NORWAY'S hosting of the Eurovision next Saturday is a heaven sent opportunity to show the rest of Europe that she is happy out of the EU. This is not for the sole benefit of the slightly rueful Swedes, still struggling with EU membership, but Oslo knows that Stockholm will be watching.

The lead up to the Eurovision has been lengthy and debate filled, with a weekly television programme, a spin off book, an exhibition and countless column inches devoted to the contest. The Grand Prix Melody, as it is called here, is held in the highest esteem and affection.

Norwegians hoped that their - unjustly earned "null points" - image has been banished forever after last year's collaboration with Irishwoman Fionnuala Sherry, and there are few who can't quote chapter and verse on all the Norwegian triumphs and near misses that have been wilfully overlooked by history.

So seriously is the Melody Grand Prix taken that Sweden's stingy award to Norway's entry last year almost provoked a diplomatic incident. A crisis was averted by the last minute intervention of the Swedish consul with a concession that the voting may have been less than neighbourly.

The traditional sibling rivalry with Sweden is entering a new phase, where Norway feels that she has at last got the upper hand. Sweden which has been seen as a kindly, older brother is now jokingly referred to as "sour grapes Sweden". This shift in the delicate balance of power became discernible after Norway beat the snowboots off Sweden at the Lillehammer Olympic Games.

Consolidate the gains

Norway is now keen to consolidate the gains of that severe, yet satisfying, winter by hosting the show to end all shows. The hope of winning two years in a row has even been advanced in some over achieving quarters. It is feared, however, that the Irish clement might rear its Eurovisionally gifted head again and dash this tremulous expectation.

Punch drunk on last year's victory the Norwegians have not seen fit to bring in any Irish sub contractors this year and they may yet live to rue the day.

Being beaten by Ireland is small potatoes compared to the horrors of a Swedish drubbing. Particularly, as the Swedish entry is dismissed as similar to last year's winner Nocturne. Memories are long on both sides but Norway, in a fit of Euro revisionist pique, is now overlooking the fact that a member of Bobbysocks who took Norway to victory in 1985 was Swedish.
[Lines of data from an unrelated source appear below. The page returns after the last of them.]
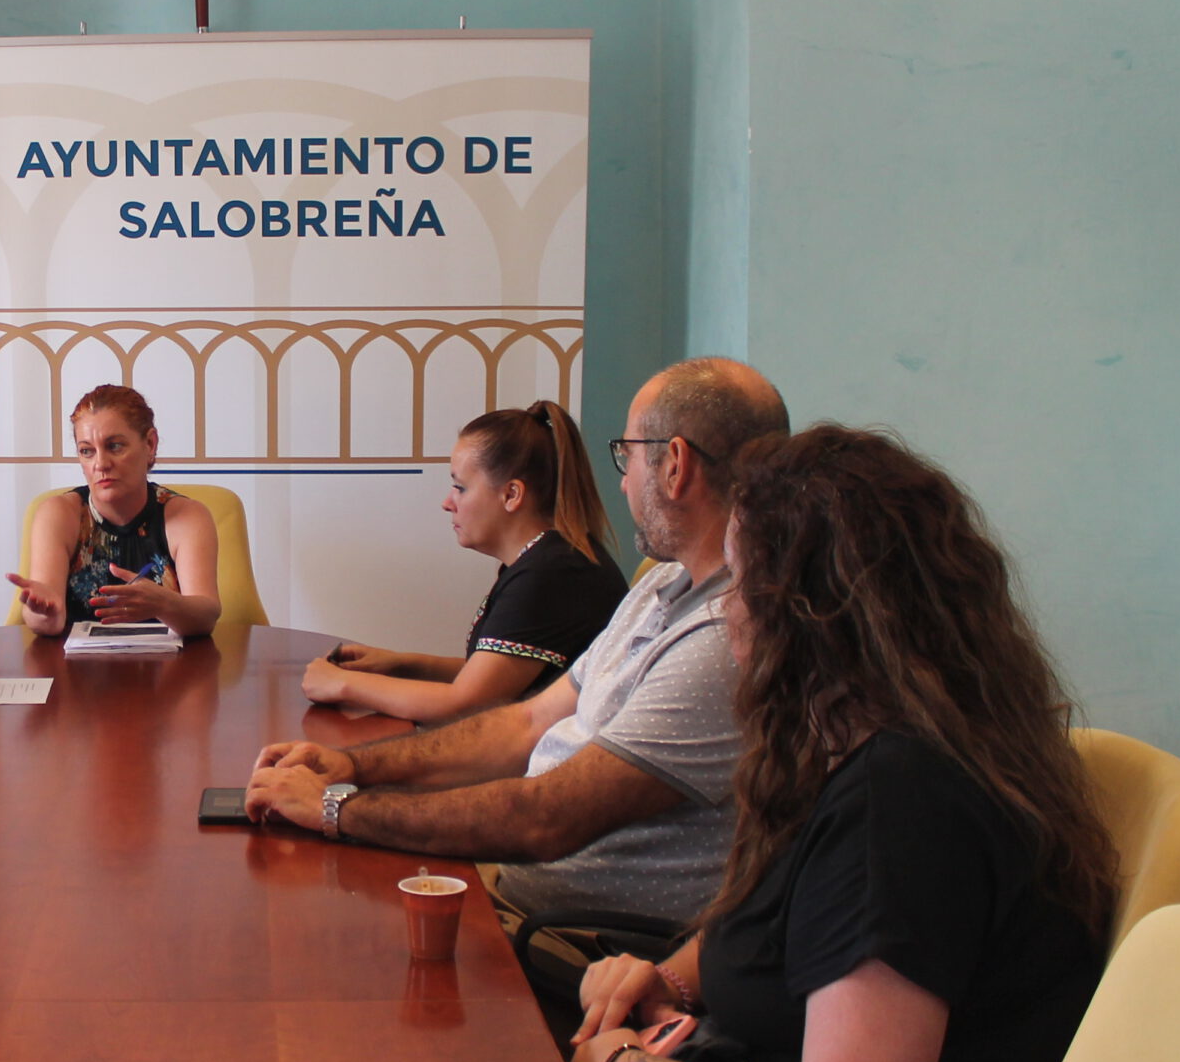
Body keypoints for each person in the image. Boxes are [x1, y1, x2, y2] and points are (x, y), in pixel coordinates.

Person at [564, 425, 1116, 1062]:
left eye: (741, 581)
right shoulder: (875, 748)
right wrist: (672, 981)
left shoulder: (903, 804)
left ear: (809, 612)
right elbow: (794, 924)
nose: (727, 607)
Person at [243, 358, 789, 939]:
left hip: (580, 943)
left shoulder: (723, 637)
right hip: (525, 894)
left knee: (323, 934)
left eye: (626, 456)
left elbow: (544, 818)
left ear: (674, 465)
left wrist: (336, 808)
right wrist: (352, 767)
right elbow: (525, 722)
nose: (623, 481)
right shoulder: (660, 584)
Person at [303, 400, 626, 722]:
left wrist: (342, 684)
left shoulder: (553, 575)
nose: (448, 503)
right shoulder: (552, 560)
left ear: (511, 495)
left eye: (460, 487)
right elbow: (492, 678)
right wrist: (402, 664)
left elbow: (466, 704)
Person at [5, 384, 222, 638]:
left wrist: (164, 603)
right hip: (73, 662)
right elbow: (44, 619)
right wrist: (45, 614)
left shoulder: (187, 517)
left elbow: (206, 617)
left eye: (115, 446)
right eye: (87, 451)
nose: (100, 464)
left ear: (150, 444)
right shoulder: (58, 514)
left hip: (172, 662)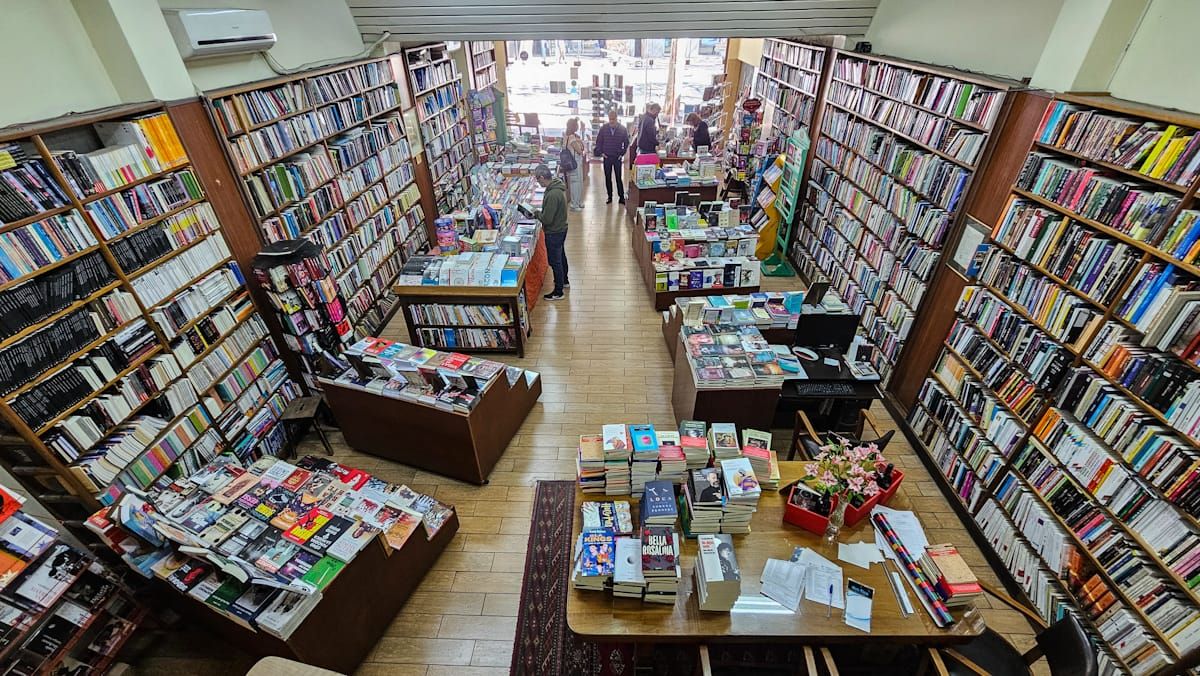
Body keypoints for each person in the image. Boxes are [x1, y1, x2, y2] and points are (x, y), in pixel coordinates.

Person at [534, 164, 569, 300]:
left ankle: (558, 291)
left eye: (538, 180)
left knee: (555, 261)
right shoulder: (556, 187)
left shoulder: (553, 194)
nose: (538, 182)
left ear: (542, 177)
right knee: (561, 256)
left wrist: (536, 214)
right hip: (561, 228)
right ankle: (564, 281)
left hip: (554, 231)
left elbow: (547, 219)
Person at [594, 108, 629, 204]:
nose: (611, 121)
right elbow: (598, 142)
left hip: (617, 157)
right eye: (610, 119)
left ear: (617, 118)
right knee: (607, 177)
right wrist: (601, 152)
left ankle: (621, 197)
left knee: (618, 178)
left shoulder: (622, 129)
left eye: (613, 119)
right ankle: (609, 196)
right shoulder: (603, 128)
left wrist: (622, 153)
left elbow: (626, 143)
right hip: (607, 157)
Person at [561, 118, 586, 211]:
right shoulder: (572, 138)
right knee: (576, 183)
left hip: (572, 163)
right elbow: (580, 150)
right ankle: (574, 205)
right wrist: (580, 142)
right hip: (574, 163)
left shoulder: (566, 136)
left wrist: (579, 141)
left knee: (577, 183)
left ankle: (578, 202)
"Last year's Swedish entrant's father was from Bergen" will come the swift reply should this be raised, thus proving that the intense rivalry is destined to last as long as the contest itself.

Eurovision historian Jostein Pedersen, who, in his History of the Eurovision, emphasises that beating the Swedes is much more important than winning. He admits that in terms of outright victories the Swedes are leading three two but Norwegians may take heart in the fact that there have been 11 occasions since 1960 when Norway, gave Sweden the "null points' treatment.

Last year, Sweden's Johan Johansen, the aforementioned son of a Bergenser, received oodles of points from Norway, while the Swedes were equally supportive of Bobbysocks in 1985. This makes Swedish miserly attitude towards Secret Garden and Nocturne last year all the more incomprehensible since alongside Fionnuala Sherry on violin and Norwegian singer Gunhild Tvinncreim, as Swedish harpist Aasa Jinder.

Perhaps the Swedes have finally taken their gloves off. The facts are indisputable but it is difficult for Pedersen to remain objective when it comes to the assessment of the relative excellence of the arch rivals' jokes about each other's entrants.

He comes down on the side of this fellow countrymen, whose scathing witticisms at the expense of Herreys, the "dancing ideodorants" who swept the board for Sweden in 1984 with Diggi Lo Diggi Ley, far outshines anything the Swedes could come up with about Norway's Jahn Teigen, who set out on his lengthy and profoundly unsuccessful Eurovision career in 1974. Jahn Teigen's idiosyncratic outfits now form part of a Eurovision exhibition at Oslo's folk museum.

The exhibition also houses a doll sized model of Aase Kleveland, Norway's Minister of Culture, who, in a pink pyjama suit, earned Norway a respectable third place in 1966. She now has the pleasure of viewing the pyjama suit alongside the elegant evening gown she wore to present the Eurovision from Bergen in 1986.

Still smitten

It has become fashionable in many competing countries to approach the entertainment with the appraising eye of the ironist. Thankfully, phrases such as "kitsch, tongue in cheek parody and Eurotrash" rarely roll off the Norwegian tongue. Norway has remained smitten by Melody Grand Prix mania. So much so, that there are many who would like to see the Minister of Culture herself once again don an evening gown to greet Europe and beyond, 30 years after she did her bit against the Swedes in Austria.

Unfortunately, ministerial dignity prevails and she had her turn in 1986. But the minister still knows her public. In the foreword to Jostein Pedersen's painstakingly researched History of the Eurovision she expresses herself thus: "May the best song win, as long as we beat the Swedes."